Question

Show that √3 + i√3 and -√3 - i√3 are roots of 6i. Find the square of each number.

a. (√3 + i√3)^2 = 6i, (-√3 - i√3)^2 = -6i
b. (√3 + i√3)^2 = -6i, (-√3 - i√3)^2 = 6i
c. (√3 + i√3)^2 = -6i, (-√3 - i√3)^2 = -6i
d. (√3 + i√3)^2 = 6i, (-√3 - i√3)^2 = 6i

Answer 1

By squaring both √3 + i√3 and -√3 - i√3, it is confirmed that their squares are 6i and -6i, respectively, showing that they are roots of 6i.

Step-by-step explanation:

To show that √3 + i√3 and -√3 - i√3 are roots of 6i, we need to find the square of each number.

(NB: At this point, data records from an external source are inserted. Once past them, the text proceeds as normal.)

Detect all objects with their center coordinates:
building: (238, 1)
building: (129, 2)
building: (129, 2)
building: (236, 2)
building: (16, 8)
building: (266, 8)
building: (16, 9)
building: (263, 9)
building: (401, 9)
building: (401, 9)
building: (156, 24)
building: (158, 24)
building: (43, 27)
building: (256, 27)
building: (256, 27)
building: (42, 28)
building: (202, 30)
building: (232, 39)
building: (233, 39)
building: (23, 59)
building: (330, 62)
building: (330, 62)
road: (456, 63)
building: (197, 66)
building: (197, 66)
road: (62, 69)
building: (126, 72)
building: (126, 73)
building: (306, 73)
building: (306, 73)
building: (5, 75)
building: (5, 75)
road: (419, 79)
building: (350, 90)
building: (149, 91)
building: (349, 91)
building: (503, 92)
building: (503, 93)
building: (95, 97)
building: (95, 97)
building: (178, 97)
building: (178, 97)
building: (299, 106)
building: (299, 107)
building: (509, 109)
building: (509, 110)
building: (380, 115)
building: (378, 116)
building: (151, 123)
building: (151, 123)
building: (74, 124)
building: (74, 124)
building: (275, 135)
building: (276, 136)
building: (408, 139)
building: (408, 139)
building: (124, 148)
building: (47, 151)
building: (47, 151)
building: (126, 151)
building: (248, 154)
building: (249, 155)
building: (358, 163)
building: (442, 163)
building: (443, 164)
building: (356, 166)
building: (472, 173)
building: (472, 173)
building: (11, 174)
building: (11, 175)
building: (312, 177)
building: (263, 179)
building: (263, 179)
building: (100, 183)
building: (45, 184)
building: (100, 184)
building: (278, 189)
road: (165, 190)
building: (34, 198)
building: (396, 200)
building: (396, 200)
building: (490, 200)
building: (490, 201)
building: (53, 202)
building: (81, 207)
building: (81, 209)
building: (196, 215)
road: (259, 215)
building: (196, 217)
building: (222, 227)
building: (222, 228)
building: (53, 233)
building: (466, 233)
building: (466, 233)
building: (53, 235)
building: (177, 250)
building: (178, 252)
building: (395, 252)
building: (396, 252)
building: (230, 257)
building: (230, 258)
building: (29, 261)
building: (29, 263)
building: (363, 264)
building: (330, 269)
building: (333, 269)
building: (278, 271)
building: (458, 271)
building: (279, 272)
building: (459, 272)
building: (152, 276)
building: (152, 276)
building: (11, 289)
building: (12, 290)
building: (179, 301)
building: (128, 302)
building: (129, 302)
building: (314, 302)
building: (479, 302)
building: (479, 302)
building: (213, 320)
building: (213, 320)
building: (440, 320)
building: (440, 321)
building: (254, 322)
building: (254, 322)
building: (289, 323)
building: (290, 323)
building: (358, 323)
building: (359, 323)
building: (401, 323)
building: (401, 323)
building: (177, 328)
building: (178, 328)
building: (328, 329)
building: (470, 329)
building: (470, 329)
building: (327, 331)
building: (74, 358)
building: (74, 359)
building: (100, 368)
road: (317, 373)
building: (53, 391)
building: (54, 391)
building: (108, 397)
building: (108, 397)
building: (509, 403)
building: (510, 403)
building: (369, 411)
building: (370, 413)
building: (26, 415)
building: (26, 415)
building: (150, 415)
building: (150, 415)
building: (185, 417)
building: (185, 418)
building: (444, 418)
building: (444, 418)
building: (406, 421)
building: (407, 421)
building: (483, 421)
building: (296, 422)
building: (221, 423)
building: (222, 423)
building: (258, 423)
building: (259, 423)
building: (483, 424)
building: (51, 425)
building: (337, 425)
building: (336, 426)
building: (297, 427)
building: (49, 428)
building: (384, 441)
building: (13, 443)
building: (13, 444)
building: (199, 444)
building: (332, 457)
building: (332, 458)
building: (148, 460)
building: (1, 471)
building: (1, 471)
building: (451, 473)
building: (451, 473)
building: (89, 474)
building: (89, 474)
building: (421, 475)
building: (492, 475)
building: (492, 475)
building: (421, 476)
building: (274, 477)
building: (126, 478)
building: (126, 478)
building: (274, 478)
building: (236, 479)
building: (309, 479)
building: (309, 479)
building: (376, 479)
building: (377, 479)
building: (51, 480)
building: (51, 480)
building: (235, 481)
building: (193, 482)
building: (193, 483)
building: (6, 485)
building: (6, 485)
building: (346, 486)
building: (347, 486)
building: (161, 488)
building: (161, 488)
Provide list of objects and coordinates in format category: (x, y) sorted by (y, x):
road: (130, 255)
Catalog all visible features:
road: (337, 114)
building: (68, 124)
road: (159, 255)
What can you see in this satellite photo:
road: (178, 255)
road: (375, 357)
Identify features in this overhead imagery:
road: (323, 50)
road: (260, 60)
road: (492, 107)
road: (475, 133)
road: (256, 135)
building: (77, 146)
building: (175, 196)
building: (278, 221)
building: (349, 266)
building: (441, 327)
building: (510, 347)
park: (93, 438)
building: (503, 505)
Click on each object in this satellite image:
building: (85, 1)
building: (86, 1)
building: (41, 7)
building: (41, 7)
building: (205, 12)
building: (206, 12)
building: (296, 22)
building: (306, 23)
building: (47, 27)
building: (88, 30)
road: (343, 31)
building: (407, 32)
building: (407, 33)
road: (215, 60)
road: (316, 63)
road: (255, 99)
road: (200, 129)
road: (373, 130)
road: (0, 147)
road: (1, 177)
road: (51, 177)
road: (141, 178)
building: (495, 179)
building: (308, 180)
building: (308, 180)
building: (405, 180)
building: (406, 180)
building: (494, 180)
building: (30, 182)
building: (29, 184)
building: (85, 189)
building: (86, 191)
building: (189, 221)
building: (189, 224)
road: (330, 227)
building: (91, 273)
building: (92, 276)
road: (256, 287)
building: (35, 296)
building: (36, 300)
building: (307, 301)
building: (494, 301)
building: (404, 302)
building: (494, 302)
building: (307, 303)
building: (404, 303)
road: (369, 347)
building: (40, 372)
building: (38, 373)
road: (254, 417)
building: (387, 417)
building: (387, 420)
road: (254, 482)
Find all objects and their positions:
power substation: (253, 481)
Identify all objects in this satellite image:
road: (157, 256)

Let's calculate the square of the first number: (√3 + i√3)^2.

• ((√3)^2 + 2(√3)(i√3) + (i√3)^2)
• (3 + 2i3 + 3i^2)
• (3 + 6i - 3)
• (6i)

The square of (√3 + i√3) is indeed 6i, which confirms it as a root.

For the second number: (-√3 - i√3)^2.

• ((-√3)^2 - 2(√3)(i√3) + (-i√3)^2)
• (3 - 2i3 + 3i^2)
• (3 - 6i - 3)
• (-6i)

The square of (-√3 - i√3) is -6i, which confirms it as the other root.

Therefore, the correct answer to the question is a. (√3 + i√3)^2 = 6i, (-√3 - i√3)^2 = -6i.